Strange and Fantastic Tales of the 20th Century is a look back at the weirdest, most memorable, and most off center movies of the 20th century. From head turning horror to oddball science fiction this column examines the films that will leave a lasting impression for centuries to come.
Raise your hand if you have been personally victimized by Jaws. If you saw Steven Spielberg’s 1975 epic sea monster movie, you have probably found yourself scared to go into the ocean. You may have even felt trepidation about entering a public pool. And maybe, just maybe, you were creeped out to even look into the bubbly depths of your bath to see what might be lurking around your ankles. Jaws is bloody, it is graphically violent, its score is enough to stir fear in the audience; so why is it so watchable? This week’s strange and fantastic feature looks at Jaws, a blockbuster film that spawned four sequels and is probably single handedly responsible for galeophobia (shark phobia- I looked it up).
Roy Scheider plays Brody, the police chief of Amity, a seaside town that is pumped for the 4th of July festivities. Scheider’s job becomes much more difficult when a body washes up on the beach disrupting the crime free town. It is clear from the remains that the teenage girl met her fate in the carnivorous clutches of a shark. However, the situation intensifies when the shark brutally devours a young boy playing in a large group of swimmers. At this point, the movie shifts as the town realizes the shark is relentless and will not be easily stopped. Enter nerdy little Richard Dreyfuss who plays Hooper, an oceanographer. Brody and Hooper are joined in their efforts to capture the great white shark by Quint (Robert Shaw), who looks and acts exactly like a man who has been out to sea his entire life.
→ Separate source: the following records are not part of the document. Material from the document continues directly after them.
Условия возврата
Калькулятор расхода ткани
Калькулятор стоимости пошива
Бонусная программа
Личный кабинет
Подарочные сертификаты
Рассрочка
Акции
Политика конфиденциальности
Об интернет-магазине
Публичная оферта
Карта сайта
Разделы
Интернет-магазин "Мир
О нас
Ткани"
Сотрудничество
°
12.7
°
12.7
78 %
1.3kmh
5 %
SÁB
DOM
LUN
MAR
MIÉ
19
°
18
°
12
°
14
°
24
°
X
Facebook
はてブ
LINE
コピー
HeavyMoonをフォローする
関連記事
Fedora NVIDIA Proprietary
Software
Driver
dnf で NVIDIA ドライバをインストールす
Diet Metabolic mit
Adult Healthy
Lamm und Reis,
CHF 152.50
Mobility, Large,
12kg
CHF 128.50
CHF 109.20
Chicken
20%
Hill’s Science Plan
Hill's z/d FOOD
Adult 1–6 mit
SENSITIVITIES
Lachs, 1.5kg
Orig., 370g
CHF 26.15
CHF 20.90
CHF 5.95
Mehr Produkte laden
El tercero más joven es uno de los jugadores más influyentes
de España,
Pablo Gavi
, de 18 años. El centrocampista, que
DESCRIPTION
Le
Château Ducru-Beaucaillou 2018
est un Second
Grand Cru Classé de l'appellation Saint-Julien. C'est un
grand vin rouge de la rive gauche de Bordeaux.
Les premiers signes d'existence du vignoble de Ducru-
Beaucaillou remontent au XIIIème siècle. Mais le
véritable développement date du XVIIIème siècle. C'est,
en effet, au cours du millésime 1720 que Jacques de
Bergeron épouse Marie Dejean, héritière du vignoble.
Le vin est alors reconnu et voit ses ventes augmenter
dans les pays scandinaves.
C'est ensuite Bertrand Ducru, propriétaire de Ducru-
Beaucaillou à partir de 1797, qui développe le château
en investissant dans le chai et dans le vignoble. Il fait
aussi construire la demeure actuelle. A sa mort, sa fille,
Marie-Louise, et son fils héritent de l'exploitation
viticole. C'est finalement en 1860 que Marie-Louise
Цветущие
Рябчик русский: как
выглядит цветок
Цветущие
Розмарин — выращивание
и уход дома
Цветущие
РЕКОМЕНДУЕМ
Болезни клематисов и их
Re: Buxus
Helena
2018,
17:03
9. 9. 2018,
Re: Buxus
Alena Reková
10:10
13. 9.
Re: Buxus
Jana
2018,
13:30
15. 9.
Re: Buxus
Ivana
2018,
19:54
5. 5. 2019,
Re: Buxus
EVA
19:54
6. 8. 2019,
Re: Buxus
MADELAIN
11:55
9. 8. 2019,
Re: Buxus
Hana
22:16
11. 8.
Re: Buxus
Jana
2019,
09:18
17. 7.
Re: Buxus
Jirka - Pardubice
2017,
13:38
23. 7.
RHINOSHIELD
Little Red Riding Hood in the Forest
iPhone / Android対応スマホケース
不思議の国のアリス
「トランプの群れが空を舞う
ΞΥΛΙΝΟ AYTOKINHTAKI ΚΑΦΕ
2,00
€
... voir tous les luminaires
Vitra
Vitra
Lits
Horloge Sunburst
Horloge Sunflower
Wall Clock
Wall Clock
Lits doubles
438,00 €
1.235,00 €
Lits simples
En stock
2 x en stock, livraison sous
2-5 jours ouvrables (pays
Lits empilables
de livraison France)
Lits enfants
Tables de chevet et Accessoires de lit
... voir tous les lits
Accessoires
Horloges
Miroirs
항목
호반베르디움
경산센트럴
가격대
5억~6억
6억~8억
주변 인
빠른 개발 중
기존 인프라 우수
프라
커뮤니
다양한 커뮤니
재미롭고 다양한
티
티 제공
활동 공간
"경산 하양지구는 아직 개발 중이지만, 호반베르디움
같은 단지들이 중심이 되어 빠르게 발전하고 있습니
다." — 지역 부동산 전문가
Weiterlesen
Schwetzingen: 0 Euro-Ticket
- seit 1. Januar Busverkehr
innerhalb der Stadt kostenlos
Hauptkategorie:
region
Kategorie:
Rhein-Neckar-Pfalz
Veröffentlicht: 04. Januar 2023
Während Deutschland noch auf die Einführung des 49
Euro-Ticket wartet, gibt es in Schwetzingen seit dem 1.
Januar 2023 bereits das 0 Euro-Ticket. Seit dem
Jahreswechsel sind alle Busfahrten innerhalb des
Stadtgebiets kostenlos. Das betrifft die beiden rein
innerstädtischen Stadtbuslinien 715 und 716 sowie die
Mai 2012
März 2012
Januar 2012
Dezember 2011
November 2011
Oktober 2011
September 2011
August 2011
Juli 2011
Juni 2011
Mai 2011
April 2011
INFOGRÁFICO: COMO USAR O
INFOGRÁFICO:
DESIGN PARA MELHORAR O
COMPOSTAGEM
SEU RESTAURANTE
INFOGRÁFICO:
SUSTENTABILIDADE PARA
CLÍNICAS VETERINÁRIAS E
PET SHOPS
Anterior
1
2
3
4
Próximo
Bloodshed aside, Jaws is legendary in the pantheon of cinema. Written by Peter Benchley and Carl Gottlieb, Jaws tells a remarkable story of three men coming together to face off against the strength of nature. Brody, Hooper, and Quint are motivated by different passions, but all three feel the intense need to capture/kill the shark. A bond is created between the three adding to the friendly and inviting nature of the film.
The story is moving, and the dialogue is engaging. I don’t really like to write about the big movies in this column, or the ones that are universally beloved. But Jaws is a big budget creature feature and it is Shark Week. Throw on a fin and play some John Williams. I don’t recommend sneaking up in someone’s bath, but maybe scare a stranger at the public pool. Watch Jaws with someone who has yet to experience the fear and scar them for life.